Gerade der Umgang mit den Ressourcen bei den vielen Needs der Panthers scheint nicht wirklich sinnig. Gerade wenn man die Panthers mit den guten Teams vergleicht, sieht man hier einige Unterschiede.

Trotz des nicht unbedingt gelungenen Handelns, sollten die gezogenen Spieler nicht vorverurteilt werden. Betrachtet man Draft-Grades von Experten, haben diese auf die Zukunft recht wenig wert. Teams mit schlechten Draft-Grades haben am Ende trotzdem schon gute Spieler aus dieser Klasse hervorgebracht.

Das hat damit zu tun, dass es im Draft hauptsächlich darum geht gute Spieler ins richtige Scheme zu bringen. Teams tun sich dabei sehr schwer. Findet eine Franchise drei solche Spieler, kann der Draft schon als Gewinn gezählt werden. Da die Hit-Rate des Draft so gering ist, sind neu gefundene Starter  sehr wertvoll. Da sind Bewertungskriterien wie z.B. Positional- oder Surplus-Value erstmal unwichtig.

Worin besteht aber das Problem?

Kritisch wird es erst, wenn Teams dauerhaft schlechte Moves machen. Im Draft wird es dann meist problematisch, wenn Spieler ihren Rookie-Vertag absolviert haben und nun bezahlt werden müssen. Franchsies mit schlechtem Management brechen dann auseinander und können den Erfolg nicht aufrecht erhalten.

Zudem führen auch schlechte Entscheidungen nicht immer zu schlechten Ergebnissen. Bestes Beispiel dafür ist der erste Pick aus der Matt Rhule Ära.

Rhule zog mit dem ersten Pick DT Derrick Brown. In den Top 10 für einen Tackle ohne besondere Pass-Rush Fähigkeiten zu investieren, war aus Aspekten des Positional Values nicht gut. Die Geschichte rund um Brown wurde aber zur Erfolgsstory bei den Panthers.

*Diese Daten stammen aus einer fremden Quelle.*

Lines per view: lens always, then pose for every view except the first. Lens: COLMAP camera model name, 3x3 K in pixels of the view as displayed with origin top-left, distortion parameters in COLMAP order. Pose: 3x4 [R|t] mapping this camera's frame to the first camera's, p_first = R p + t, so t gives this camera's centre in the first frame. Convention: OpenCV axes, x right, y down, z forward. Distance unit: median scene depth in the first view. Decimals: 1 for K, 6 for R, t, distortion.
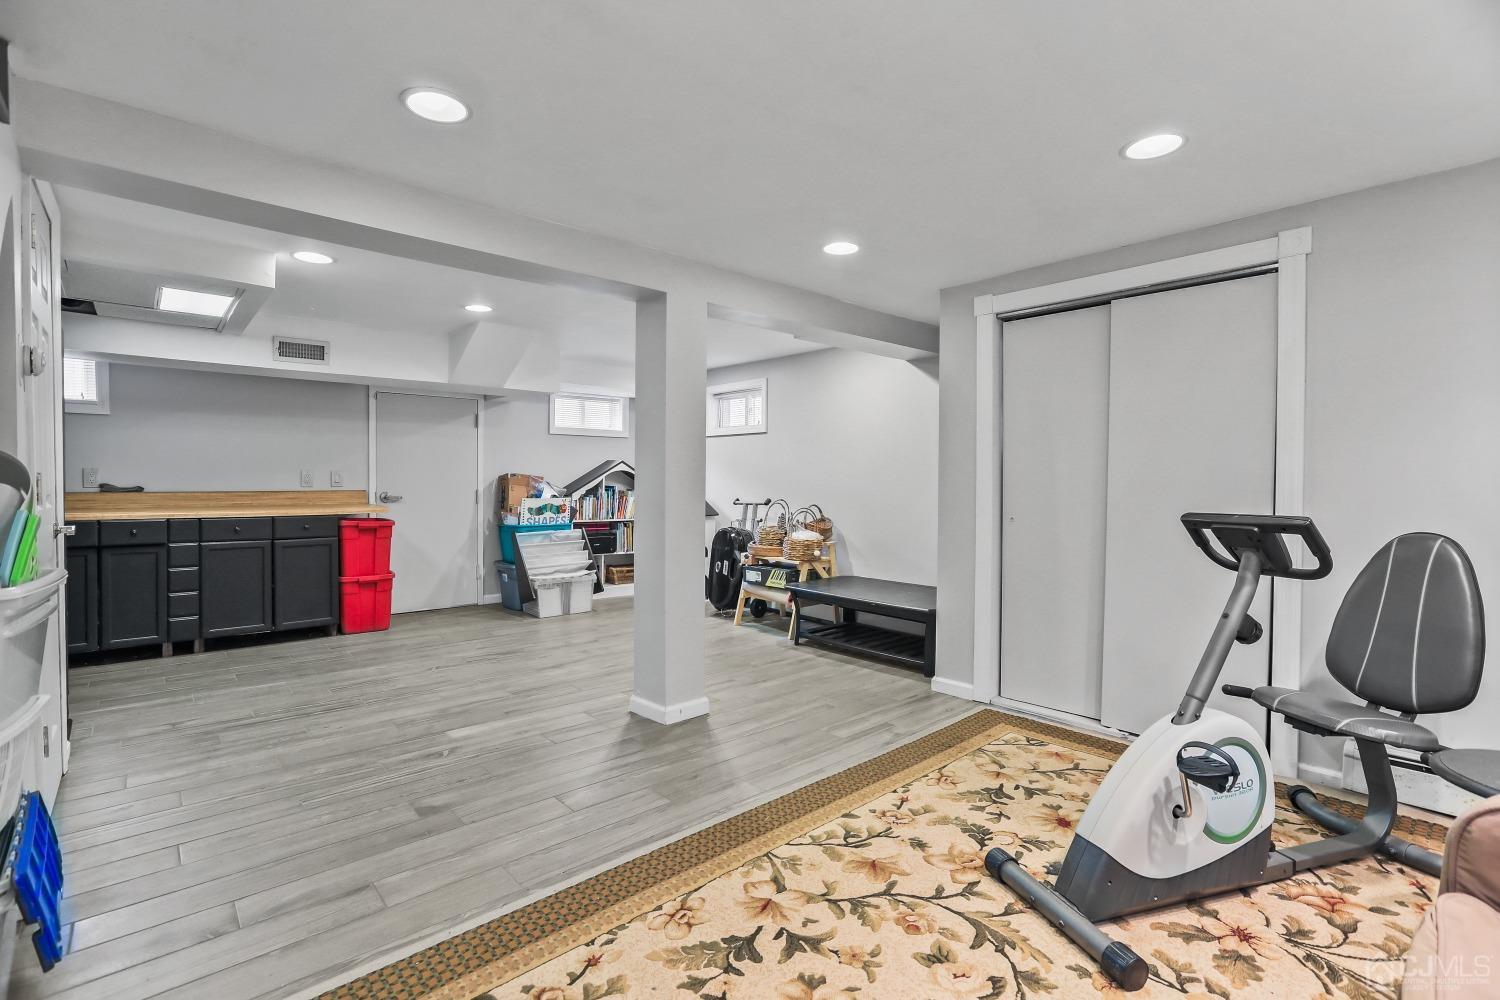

Das Regime um Rhule machte aber weiter mit schwachen Entscheidungen. Irgendwann war dann das Team so schlecht, dass selbst der Draft mit Brown und Chinn keinen Einfluss mehr hatte.

Wie sollte also das neue Regime bewertet werden?

Zweifel an das neue Regime sind damit sicherlich angebracht. Besonders der Umgang mit dem Cap und den vorhandenen Ressourcen ist nicht gut gelungen.

Trotzdem hab ich immer noch Hoffnung. Diese sind nicht nur wegen eines Draft zunichte gemacht. Sollten Legette, Sanders, Wallace und Brooks durchstarten und zu wichtigen Startern werden, wird diese Klasse ein wichtiger Baustein des Neuaufbaus.

Des Weiteren bleibt zu hoffen, dass sich die Verantwortlichen noch weiterentwickeln. Wir haben bisher nur einen Draft gesehen. Dass wir rund um unseren GM Dan Morgan nur Pfeifen haben, das glaube ich nach einer Offseason noch nicht. Die Skepsis ist zwar leider größer geworden, aber ich lasse mich gerne eines Besseren belehren.